If you haven’t heard about microplastics yet, you may want to listen up: Researchers have now found these tiny, little, often invisible particles in human stool samples — meaning we’re ingesting them. Specifically, things like polypropylene and polyethylene terephthalate are now part of the human digestive system.
If it makes any difference, you’re not alone; microplastics were found in fish and marine animals quite some time ago. According to Time, the researchers say that for humans, this is a concern for your digestive and immune system. Unfortunately, it’s hard to escape microplastics as they are showing up everywhere, including bottled water.

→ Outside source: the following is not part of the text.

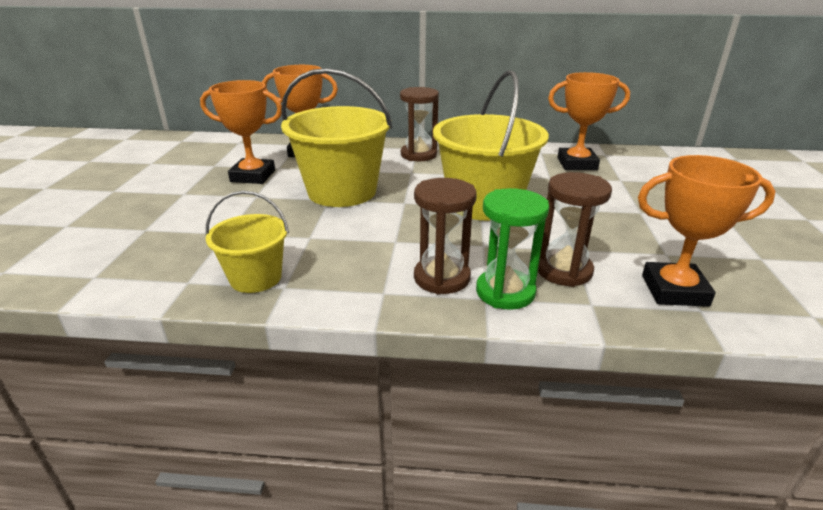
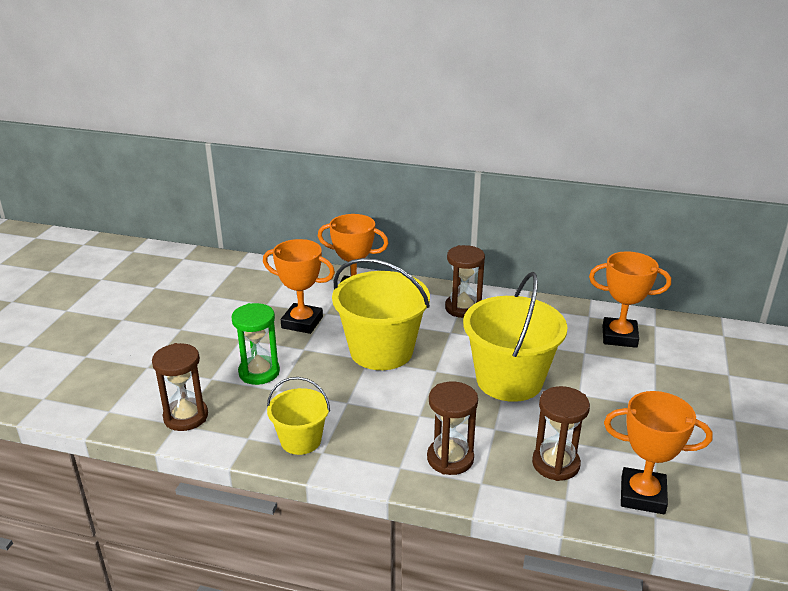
camera: 10 degrees right, 0 degrees up
green hourglass [476,188,549,310] -> green hourglass moved to [231,303,280,385]
none -> brown hourglass [152,343,208,431]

Many people believe that grabbing a bottle of water is an oh-so-much-safer choice than simply drawing it out of your tap, but tests of 11 popular bottled water bands showed that only 17 of 259 bottles were free of microscopic particles. The worst offender was Nestle Pure Life, with a whopping 10,390 particles per liter (in comparison, on average, the bottled water tested contained 325 pieces of microplastic per liter).

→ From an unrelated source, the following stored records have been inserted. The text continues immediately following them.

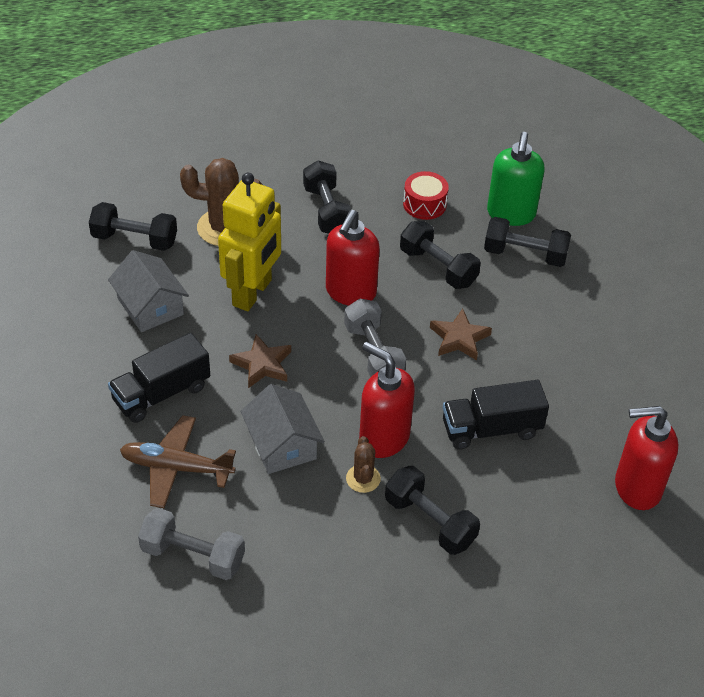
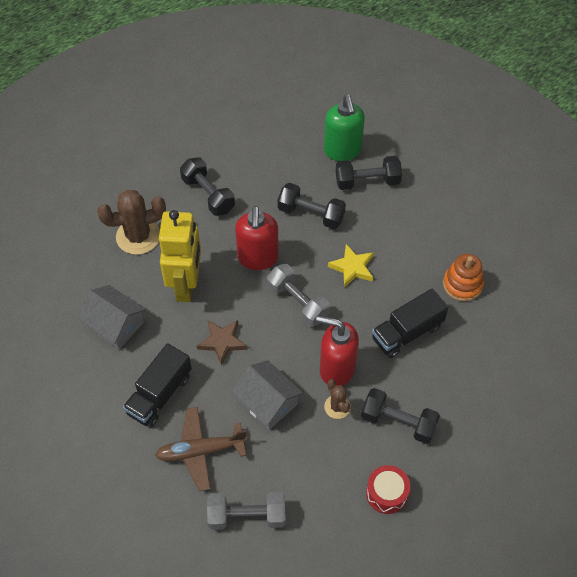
camera: 20 degrees left, 10 degrees up
black dumbbell [89,202,177,251] -> none
red drum [403,171,449,220] -> red drum moved to [366,465,410,514]
brown star [430,309,492,361] -> yellow star [328,244,374,288]
red soap dispenser [615,406,678,510] -> none
none -> orange stacking toy [443,254,484,302]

In response to these findings the World Health Organization vowed to launch a safety review to determine the health risks of consuming microplastic in water. But, while we wait for tests to find out just how damaging these particles are, they continue to pile up in our groundwater, rivers, lakes and oceans — and even in your tap water, as globally, 83 percent of tap water samples tested were found to contain microplastics.

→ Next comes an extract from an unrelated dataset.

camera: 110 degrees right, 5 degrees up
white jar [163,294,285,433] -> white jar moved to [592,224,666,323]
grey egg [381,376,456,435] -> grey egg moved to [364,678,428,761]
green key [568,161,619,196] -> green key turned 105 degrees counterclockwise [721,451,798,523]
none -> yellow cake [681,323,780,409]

I’ve written many times about how this tragedy came to be, with marine animals and freshwater fish ingesting plastics right along with you. Unfortunately, rather than taking an all-out approach to ending the use of plastics, too many commissions, governments and researchers just keep on doing what they’re doing — “researching.” That means it’s up to you as consumer to do what you can to reduce plastic usage.
Since some of the main sources of invisible plastics are synthetic clothes like fleece, acrylic and polyester, it’s time to choose cotton whenever you can. Of the synthetic clothes you already have, wash them less frequently, and on the gentle cycle when you do. Become part of the solution by also avoiding anything that comes packaged in plastic, and refuse to use plastic carry bags when you come home from the store.
And, bite the bullet and install a whole-house water filter that not only can filter microparticles, but disinfection products put in city water, as well as contaminants often found in well water.